Выбрать главу

Слова, слово, с которым мне хотелось бы прожить весь этот год... «Доверие»! А почему бы еще не «щедрость»? Почему мы не хотим брать пример с природы! Та любит расточительность. Без счета раздаривая свои сокровища, она открывает перед нами все новые, она не знает удержу в своих тратах.

Живи б я в японских мегаполисах (Токио-Киото-т.д.), я б и за новогодним столом сказал: «Сакура». Пожалуй, ни одно слово в Японии не произносят так же уважительно, как «сакура» — цветущая вишня. Когда в конце марта на ее ветвях появляются первые цветки, —

«Горы Ёсино!

Там видел я цветки вишен

В облаках цветов,

И с этого дня разлучилось

Со мною сердце мое»

(Сайгё),

— тогда страна дисциплинированных тружеников превращается в край беспечных романтиков, созерцающих открывшуюся им красоту. Любой служащий стремится быстрее покинуть офис и пройтись по ближайшему парку, чтобы «с неведомой мне стороны взглянуть на цветущие вишни». Эти теплые дни первоцвета вот уже много веков остаются едва ли не главным событием в японском календаре. Поклонники Мураками почитают их так же свято, как и современники буддийского скитальца Сайгё, жившего во времена Юрия Долгорукого. Увлеченные прелестью цветов, все они готовы были когда-то воскликнуть: «Разве не думал я, что все земное отринул?» Эти дни — праздник жизни, торжество ее изобилия.

Любуясь цветками, отраженными в сотнях деревьев, люди воочию видят то, что можно назвать подлинным Чудом жизни: среди омертвелой на вид коры на хрупких веточках разом распускаются тысячи и похожих, и не похожих друг на друга цветков.
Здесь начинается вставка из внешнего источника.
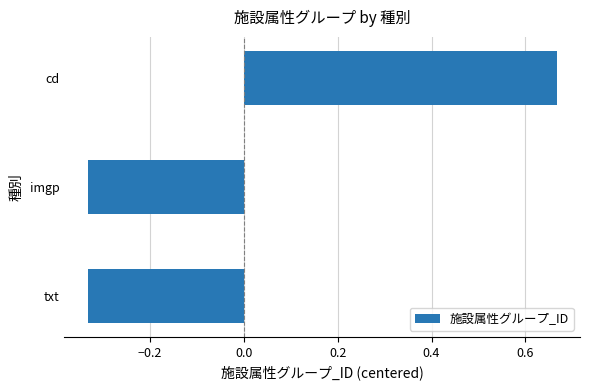

What is the change in value from imgp to cd?

+1.0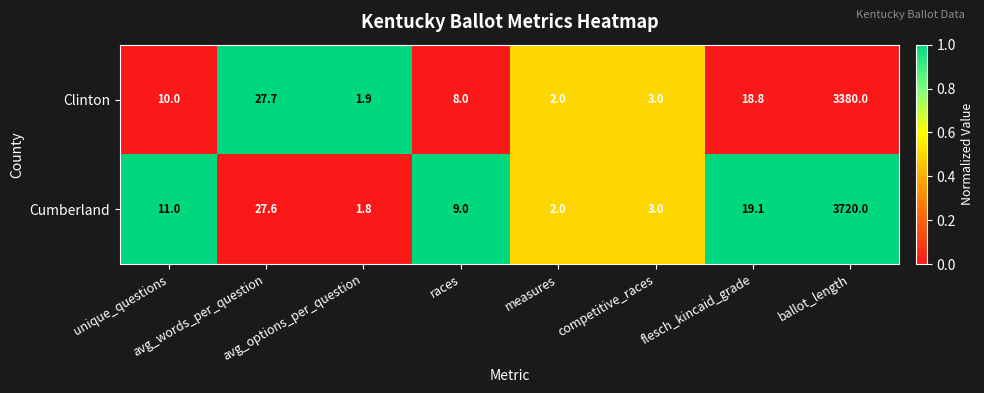

What is the smallest value displayed?

1.8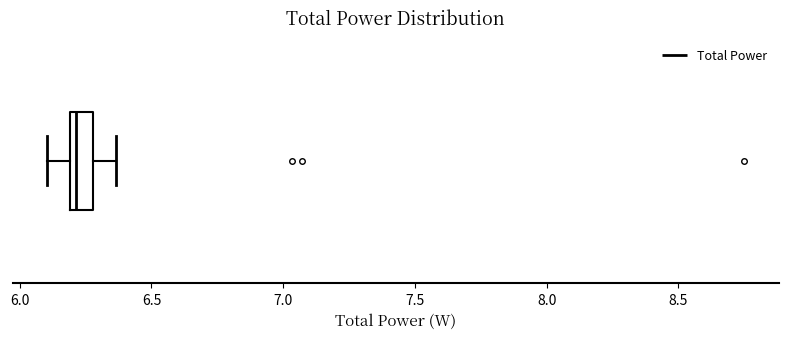

Where does the left whisker of the box end on the x-axis? The values are not printed on the chart, so give them approximately, as read against the axis.

6.10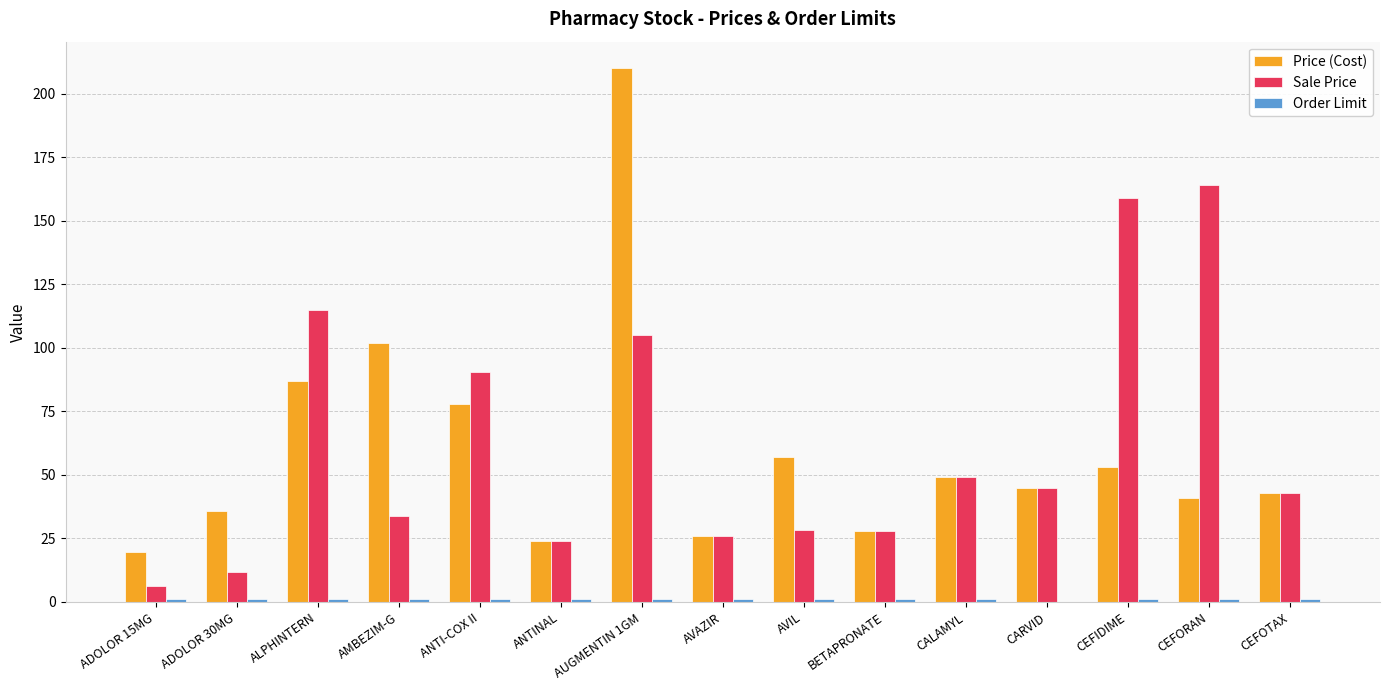

At which label is Price (Cost) closest to 114?

AMBEZIM-G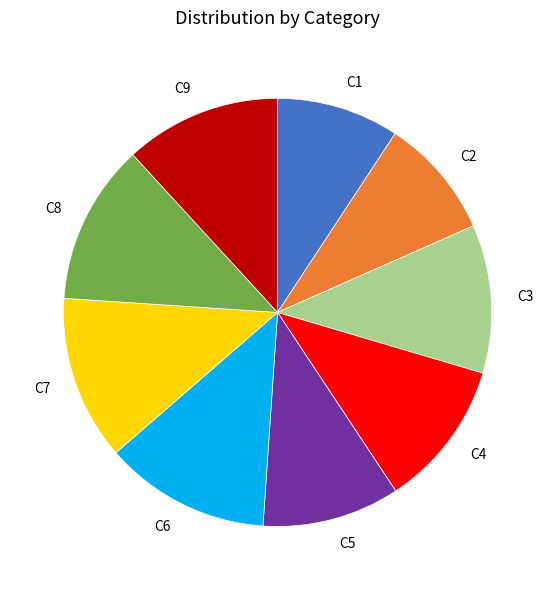

Does C7 represent more than half of the total?

No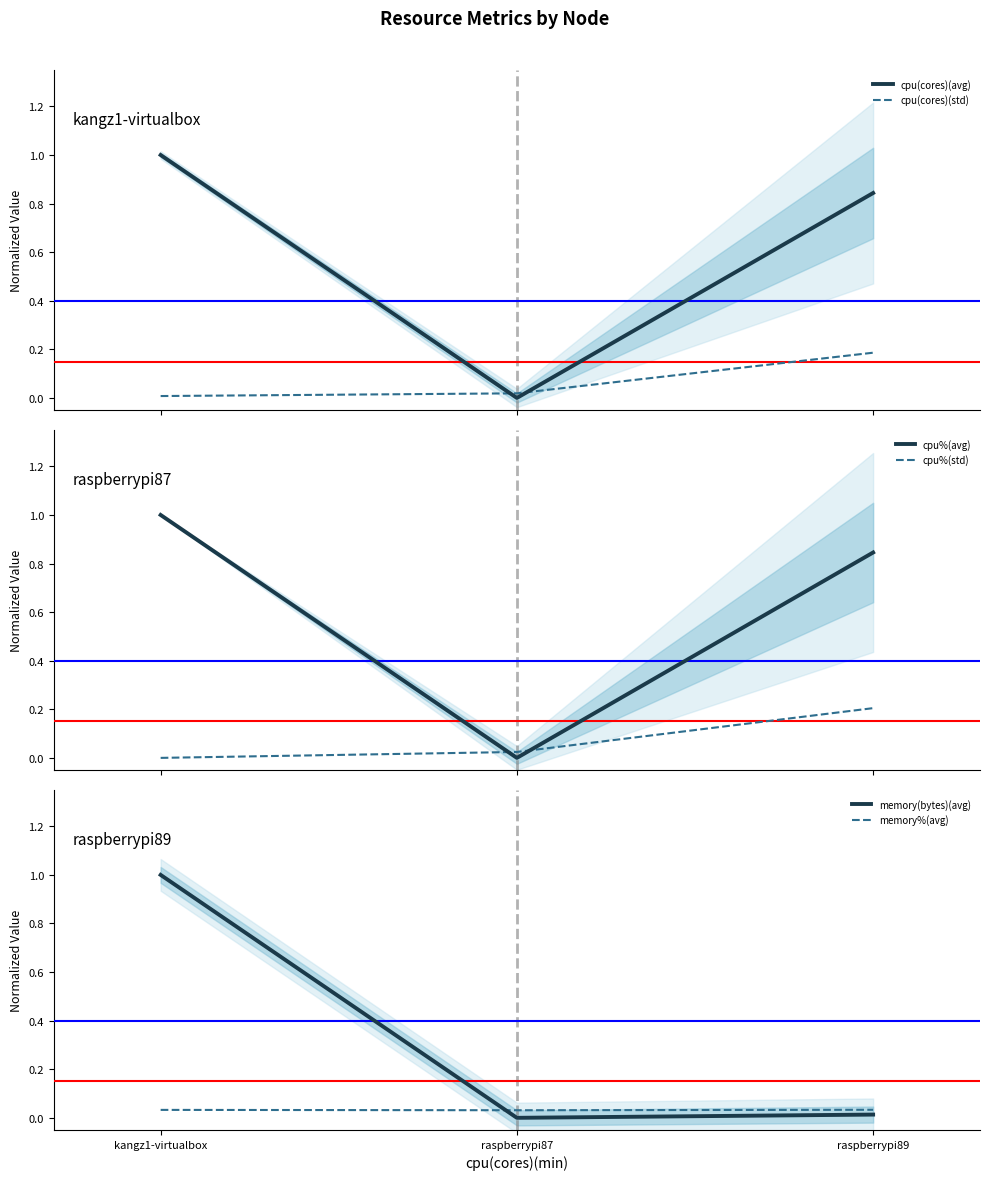

How many values in the memory(bytes)(avg) series exceed 0?

2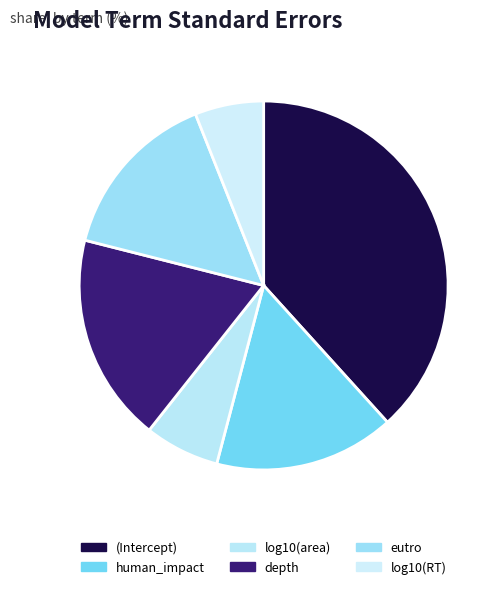

How many slices are in this pie chart?

6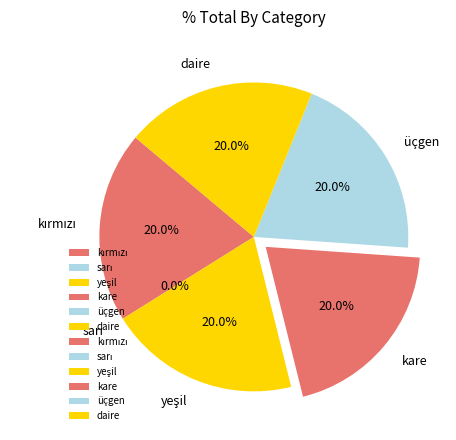

Does sarı represent more than half of the total?

No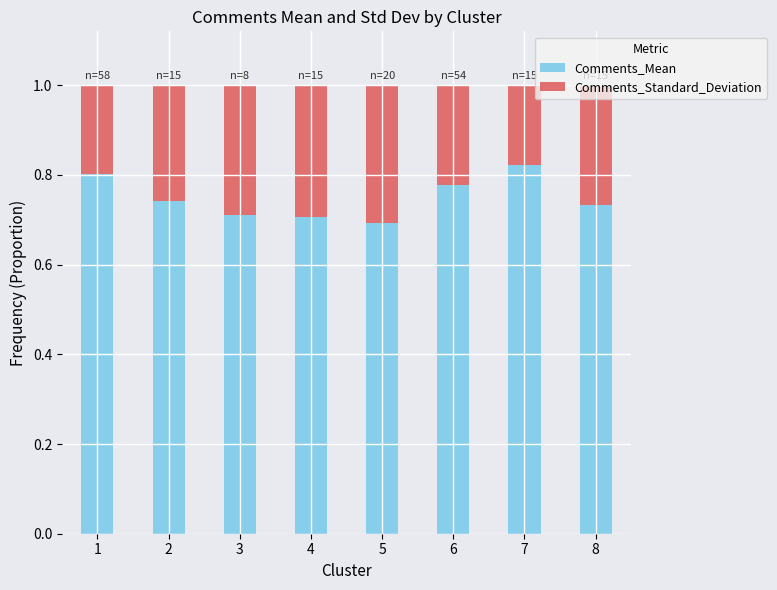

The Comments_Mean series shows 1.4 at 6. True or false?

False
Все покрылось белыми и розовыми красками — пробилась, зацвела жизнь.

Поражает щедрость природы. Ведь для продолжения рода вишне достаточно было пустить хотя бы цветок. Почему природа так легко сбивается со счету, путая единицы с сотнями? Почему она никогда не скупится? Почти все эти цветки отцветут напрасно: из их семян никогда не прорастут новые вишневые деревья. На первый взгляд, кажется удивительным, что в индустриальной Японии, где вроде бы давно торжествует дух прагматизма, в Японии, «стране переполненных вагонов метро» (как показывали мне по ТВ с детства), именно сакура стала символом жизни.

Но, может быть, дело в нас, и мы не понимаем это благоговение перед цветущей вишней потому, что незаметно перестали понимать природу? (Где вы, вожатые, Тютчев и Фет, Пришвин и Бунин?) Мы приучились относиться к ней, как к «зеленой фабрике», где налажено массовое производство новых — «штук» («экземпляров», «единиц») — растений и животных «с выгодой для нас». И потому перекраиваем окружающий мир по собственным меркам, вырубая леса, распахивая пустоши и луга.

Выгода, расчетливость, экономия — знаки, к которым спешим, — не в правилах природы. Вместо выверенных ходов она предпочитает делать множество попыток, не стремясь к ожидаемой цели, а лишь ожидая, чему дано сбыться. Разнообразие вариантов — вот ставка природы, вот ее мудрость. Она не любит скупиться, и в этом — залог эволюции. Лишь разнообразие дает надежду на выбор. Щедрыми горстями природа разбрасывает мириады «семян», из которых лишь самые способные к жизни (лучшие ли?) выживут и, может быть, обретут долгую жизнь и будут приносить все новые, новые плоды. И это мы видим «на всех этажах» природы — от Микрокосма до Макрокосма.

Во Вселенной, по самым приблизительным оценкам, около ста миллиардов галактик; каждая из них, в свою очередь, содержит, скажем, сотню миллиардов звезд, окруженных планетами и их спутниками. «Поле Космоса» усеяно бессчетными семенами, и любое способно породить новое «древо жизни». Но пока, насколько мы знаем, лишь одна планета — Земля — дала всходы жизни. Возможно, на просторах Вселенной есть и другие, пусть и очень далекие, планеты, населенные живыми существами, но, по-видимому, большинство планет по-прежнему «безвидны и пусты». Одни из них напоминают адское пекло, а другие превратились в царство льда. Остается лишь любоваться мертвенными газовыми или каменными шарами, плывущими по орбитам, как любуются ими звездочеты. Разве их наука — астрономия — не сродни созерцанию лепестков сакуры, бесцельно кружащих на ветру? Так в космической дали нам открывается та же бесцельная расточительность, что, похоже, присуща природе повсюду.